Exercise goal: For the records below, report how many lines include "GRACE", with no accompanying text.

Input for this task:
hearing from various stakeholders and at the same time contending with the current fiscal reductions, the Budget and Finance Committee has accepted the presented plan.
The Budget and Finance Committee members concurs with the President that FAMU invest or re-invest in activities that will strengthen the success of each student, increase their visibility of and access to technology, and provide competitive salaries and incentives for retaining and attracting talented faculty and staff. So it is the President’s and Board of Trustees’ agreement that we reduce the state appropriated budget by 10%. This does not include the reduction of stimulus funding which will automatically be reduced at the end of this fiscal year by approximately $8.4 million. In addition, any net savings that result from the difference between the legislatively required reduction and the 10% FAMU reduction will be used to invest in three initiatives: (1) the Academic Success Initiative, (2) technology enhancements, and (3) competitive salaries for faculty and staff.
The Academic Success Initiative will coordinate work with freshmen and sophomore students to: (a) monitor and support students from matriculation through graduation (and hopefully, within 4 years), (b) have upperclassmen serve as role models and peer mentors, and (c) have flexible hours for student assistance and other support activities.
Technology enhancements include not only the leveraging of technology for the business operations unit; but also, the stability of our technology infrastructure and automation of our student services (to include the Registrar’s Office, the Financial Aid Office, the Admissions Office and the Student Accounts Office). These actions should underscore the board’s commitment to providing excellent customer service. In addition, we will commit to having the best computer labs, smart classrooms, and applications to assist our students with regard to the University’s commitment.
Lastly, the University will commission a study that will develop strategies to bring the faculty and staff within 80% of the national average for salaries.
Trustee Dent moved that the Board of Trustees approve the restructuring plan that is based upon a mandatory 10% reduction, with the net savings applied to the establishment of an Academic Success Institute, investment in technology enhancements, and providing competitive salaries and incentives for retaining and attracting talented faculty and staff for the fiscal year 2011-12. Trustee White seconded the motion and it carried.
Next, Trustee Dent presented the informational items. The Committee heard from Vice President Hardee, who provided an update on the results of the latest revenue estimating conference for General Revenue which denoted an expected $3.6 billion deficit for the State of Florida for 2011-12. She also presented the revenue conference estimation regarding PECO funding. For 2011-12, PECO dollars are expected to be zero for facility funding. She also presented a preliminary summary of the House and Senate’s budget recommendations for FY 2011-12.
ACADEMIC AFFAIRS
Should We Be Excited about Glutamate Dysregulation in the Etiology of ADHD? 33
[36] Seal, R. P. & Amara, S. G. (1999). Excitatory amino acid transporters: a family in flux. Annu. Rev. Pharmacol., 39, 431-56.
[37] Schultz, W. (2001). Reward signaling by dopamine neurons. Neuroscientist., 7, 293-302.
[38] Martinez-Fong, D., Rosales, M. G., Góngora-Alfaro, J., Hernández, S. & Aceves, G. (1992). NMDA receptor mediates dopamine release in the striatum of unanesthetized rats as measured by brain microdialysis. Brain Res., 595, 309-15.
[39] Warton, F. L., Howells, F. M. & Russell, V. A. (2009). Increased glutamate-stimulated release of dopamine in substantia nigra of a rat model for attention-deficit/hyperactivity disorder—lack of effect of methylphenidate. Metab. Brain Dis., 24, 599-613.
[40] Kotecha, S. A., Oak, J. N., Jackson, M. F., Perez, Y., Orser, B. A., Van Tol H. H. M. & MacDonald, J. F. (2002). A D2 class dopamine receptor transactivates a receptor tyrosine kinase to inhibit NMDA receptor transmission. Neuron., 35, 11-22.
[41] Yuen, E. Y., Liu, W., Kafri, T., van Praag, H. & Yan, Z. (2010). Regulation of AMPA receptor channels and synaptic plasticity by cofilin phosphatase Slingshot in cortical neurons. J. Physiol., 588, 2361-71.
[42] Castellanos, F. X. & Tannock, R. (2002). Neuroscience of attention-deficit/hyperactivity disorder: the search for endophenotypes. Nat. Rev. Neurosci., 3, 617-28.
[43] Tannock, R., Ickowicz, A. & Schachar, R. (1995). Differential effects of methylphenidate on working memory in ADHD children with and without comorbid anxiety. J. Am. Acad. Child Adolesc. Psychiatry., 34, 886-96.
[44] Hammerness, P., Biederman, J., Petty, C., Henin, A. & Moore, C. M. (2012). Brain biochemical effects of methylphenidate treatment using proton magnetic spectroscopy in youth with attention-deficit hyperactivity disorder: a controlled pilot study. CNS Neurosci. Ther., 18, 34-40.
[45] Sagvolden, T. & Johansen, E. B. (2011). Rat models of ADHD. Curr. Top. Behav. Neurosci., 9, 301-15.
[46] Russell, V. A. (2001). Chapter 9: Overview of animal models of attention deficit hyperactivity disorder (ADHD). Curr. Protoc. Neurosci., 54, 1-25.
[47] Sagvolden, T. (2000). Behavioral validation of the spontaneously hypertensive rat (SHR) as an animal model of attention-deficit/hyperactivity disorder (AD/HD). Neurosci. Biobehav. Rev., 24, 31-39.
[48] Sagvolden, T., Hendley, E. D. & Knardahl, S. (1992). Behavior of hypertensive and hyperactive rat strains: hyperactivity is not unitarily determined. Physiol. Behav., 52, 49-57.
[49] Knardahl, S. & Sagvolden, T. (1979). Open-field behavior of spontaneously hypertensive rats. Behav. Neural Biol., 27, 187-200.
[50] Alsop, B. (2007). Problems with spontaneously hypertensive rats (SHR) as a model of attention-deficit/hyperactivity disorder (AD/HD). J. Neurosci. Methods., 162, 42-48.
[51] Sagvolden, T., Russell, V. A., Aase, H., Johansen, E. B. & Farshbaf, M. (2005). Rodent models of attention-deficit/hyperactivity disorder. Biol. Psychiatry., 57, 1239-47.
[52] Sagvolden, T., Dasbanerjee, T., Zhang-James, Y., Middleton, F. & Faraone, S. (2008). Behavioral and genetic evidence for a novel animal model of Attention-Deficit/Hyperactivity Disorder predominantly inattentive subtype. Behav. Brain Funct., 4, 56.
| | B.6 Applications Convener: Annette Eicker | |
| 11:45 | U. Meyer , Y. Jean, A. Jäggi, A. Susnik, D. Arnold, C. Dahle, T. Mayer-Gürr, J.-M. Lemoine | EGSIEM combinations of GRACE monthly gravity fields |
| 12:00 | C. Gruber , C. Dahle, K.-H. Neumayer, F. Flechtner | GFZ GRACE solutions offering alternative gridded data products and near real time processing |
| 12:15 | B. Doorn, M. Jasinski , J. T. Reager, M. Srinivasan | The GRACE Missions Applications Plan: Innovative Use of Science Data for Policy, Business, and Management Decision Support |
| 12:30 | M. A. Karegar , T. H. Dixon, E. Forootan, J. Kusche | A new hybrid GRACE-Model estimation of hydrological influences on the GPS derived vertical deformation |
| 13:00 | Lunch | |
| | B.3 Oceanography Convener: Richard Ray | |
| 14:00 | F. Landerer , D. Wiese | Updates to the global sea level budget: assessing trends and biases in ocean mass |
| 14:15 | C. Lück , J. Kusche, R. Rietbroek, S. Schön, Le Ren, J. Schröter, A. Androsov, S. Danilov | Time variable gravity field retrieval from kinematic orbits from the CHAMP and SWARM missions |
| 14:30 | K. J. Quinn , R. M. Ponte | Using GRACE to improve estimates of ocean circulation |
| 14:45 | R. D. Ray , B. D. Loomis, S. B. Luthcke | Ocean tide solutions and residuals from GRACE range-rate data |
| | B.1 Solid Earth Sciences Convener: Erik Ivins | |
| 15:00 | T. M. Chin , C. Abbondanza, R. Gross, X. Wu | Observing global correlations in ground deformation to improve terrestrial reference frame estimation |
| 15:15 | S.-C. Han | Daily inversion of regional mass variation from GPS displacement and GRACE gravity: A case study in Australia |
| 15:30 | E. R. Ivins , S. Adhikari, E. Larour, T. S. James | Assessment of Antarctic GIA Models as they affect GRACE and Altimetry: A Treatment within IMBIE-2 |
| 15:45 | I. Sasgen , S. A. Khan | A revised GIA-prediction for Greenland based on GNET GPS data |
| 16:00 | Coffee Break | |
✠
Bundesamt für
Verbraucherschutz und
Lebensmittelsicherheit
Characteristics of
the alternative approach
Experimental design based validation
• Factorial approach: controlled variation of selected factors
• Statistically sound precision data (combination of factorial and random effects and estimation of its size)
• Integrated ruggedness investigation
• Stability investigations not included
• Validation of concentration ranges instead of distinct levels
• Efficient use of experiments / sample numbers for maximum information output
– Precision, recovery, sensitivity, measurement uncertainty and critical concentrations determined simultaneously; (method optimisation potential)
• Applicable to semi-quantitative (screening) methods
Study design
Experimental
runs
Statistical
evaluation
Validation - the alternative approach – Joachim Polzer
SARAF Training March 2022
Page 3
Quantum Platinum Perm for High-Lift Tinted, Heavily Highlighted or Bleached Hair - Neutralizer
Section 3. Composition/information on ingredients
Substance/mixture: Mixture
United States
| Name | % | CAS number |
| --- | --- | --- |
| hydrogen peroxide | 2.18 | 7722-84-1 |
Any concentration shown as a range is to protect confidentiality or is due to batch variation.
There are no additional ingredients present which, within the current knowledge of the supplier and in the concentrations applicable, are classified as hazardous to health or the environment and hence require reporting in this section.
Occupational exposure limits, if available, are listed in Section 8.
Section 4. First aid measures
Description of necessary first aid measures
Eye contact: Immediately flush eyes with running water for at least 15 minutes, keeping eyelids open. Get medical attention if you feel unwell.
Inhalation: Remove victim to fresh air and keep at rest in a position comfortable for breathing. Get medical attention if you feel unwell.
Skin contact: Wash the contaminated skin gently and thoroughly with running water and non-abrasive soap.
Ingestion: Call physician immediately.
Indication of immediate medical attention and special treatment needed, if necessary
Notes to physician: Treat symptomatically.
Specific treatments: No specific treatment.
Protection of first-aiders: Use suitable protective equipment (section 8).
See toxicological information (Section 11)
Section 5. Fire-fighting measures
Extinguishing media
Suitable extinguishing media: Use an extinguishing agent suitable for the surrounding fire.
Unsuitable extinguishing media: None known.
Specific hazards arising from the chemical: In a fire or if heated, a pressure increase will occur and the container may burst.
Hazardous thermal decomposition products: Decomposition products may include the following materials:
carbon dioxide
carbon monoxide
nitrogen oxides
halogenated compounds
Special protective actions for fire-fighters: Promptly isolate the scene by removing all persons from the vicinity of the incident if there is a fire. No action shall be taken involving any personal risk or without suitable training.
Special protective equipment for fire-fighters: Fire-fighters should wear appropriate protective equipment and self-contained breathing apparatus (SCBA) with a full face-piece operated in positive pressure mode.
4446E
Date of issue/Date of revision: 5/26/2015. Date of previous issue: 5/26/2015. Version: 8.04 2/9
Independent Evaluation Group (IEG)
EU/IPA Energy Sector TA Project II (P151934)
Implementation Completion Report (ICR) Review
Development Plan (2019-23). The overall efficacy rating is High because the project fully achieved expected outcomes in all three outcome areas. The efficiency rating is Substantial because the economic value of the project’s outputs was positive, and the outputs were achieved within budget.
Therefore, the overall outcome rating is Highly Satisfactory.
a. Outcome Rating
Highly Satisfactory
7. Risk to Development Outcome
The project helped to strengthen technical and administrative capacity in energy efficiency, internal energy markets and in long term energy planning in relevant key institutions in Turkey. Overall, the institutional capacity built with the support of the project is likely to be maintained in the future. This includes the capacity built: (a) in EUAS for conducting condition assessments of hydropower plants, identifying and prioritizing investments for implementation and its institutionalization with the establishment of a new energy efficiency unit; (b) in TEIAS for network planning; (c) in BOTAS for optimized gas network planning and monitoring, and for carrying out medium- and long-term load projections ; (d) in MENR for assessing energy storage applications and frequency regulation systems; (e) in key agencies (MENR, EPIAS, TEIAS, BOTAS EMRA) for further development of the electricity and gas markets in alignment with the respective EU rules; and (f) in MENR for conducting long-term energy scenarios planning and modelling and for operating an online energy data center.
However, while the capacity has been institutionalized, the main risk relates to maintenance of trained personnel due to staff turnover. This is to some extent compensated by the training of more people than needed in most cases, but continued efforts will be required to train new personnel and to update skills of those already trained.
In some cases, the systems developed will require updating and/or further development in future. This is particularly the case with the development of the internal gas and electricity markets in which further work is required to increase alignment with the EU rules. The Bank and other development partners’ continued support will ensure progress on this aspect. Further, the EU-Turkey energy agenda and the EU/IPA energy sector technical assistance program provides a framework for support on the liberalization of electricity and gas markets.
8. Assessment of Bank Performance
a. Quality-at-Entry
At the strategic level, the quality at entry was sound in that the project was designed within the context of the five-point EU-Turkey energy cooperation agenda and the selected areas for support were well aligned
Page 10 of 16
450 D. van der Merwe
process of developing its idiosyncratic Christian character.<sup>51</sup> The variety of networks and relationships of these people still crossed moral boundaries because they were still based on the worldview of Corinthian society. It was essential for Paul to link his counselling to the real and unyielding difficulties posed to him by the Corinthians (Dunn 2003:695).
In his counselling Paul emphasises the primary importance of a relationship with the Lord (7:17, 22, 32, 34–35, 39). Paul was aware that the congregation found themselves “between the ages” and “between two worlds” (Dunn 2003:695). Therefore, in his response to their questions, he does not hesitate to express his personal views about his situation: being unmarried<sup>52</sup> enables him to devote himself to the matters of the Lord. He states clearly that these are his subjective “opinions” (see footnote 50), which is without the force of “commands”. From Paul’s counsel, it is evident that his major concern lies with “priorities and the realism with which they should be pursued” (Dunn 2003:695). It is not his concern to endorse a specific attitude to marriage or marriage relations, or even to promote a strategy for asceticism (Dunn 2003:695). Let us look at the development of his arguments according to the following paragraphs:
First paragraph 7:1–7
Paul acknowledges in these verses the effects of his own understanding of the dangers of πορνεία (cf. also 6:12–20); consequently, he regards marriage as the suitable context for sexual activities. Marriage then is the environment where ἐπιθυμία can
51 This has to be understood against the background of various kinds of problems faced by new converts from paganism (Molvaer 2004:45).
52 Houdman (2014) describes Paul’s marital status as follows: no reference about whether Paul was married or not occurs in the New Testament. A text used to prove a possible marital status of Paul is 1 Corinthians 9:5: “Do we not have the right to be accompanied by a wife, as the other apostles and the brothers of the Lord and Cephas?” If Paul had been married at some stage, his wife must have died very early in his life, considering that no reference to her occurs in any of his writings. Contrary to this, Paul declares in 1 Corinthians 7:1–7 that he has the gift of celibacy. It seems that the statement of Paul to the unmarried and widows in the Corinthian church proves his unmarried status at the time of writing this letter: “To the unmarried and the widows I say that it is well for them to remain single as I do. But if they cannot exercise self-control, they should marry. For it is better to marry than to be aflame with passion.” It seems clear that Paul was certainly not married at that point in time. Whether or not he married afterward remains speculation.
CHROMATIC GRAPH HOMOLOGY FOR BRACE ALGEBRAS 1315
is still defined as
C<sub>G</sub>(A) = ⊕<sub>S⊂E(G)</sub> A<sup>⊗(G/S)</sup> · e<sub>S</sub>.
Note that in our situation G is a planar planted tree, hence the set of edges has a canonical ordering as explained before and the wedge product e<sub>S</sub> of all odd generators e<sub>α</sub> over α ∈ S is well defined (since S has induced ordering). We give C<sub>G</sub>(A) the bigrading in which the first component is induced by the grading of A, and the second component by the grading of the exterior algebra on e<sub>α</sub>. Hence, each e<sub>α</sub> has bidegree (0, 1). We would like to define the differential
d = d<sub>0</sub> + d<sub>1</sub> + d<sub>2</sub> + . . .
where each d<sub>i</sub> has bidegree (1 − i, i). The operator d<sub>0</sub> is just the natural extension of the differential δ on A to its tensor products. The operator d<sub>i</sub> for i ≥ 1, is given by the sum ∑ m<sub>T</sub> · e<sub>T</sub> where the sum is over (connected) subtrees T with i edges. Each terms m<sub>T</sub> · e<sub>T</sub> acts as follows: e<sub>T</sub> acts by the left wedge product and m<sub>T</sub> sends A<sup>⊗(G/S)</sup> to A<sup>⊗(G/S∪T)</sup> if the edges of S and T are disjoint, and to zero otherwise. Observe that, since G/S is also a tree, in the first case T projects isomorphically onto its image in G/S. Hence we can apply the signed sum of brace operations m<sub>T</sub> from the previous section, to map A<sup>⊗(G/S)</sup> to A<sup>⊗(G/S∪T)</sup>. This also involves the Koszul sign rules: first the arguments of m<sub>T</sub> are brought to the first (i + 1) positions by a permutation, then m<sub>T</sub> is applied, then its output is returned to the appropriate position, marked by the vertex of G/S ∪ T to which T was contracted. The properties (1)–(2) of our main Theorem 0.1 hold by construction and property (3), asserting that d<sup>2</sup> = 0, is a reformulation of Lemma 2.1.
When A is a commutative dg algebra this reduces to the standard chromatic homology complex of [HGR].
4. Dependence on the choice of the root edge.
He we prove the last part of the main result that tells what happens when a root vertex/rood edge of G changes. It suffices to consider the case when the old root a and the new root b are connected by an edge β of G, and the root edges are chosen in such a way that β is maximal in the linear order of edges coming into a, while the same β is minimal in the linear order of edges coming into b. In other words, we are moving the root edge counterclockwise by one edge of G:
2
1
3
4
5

Solution to the exercise: 8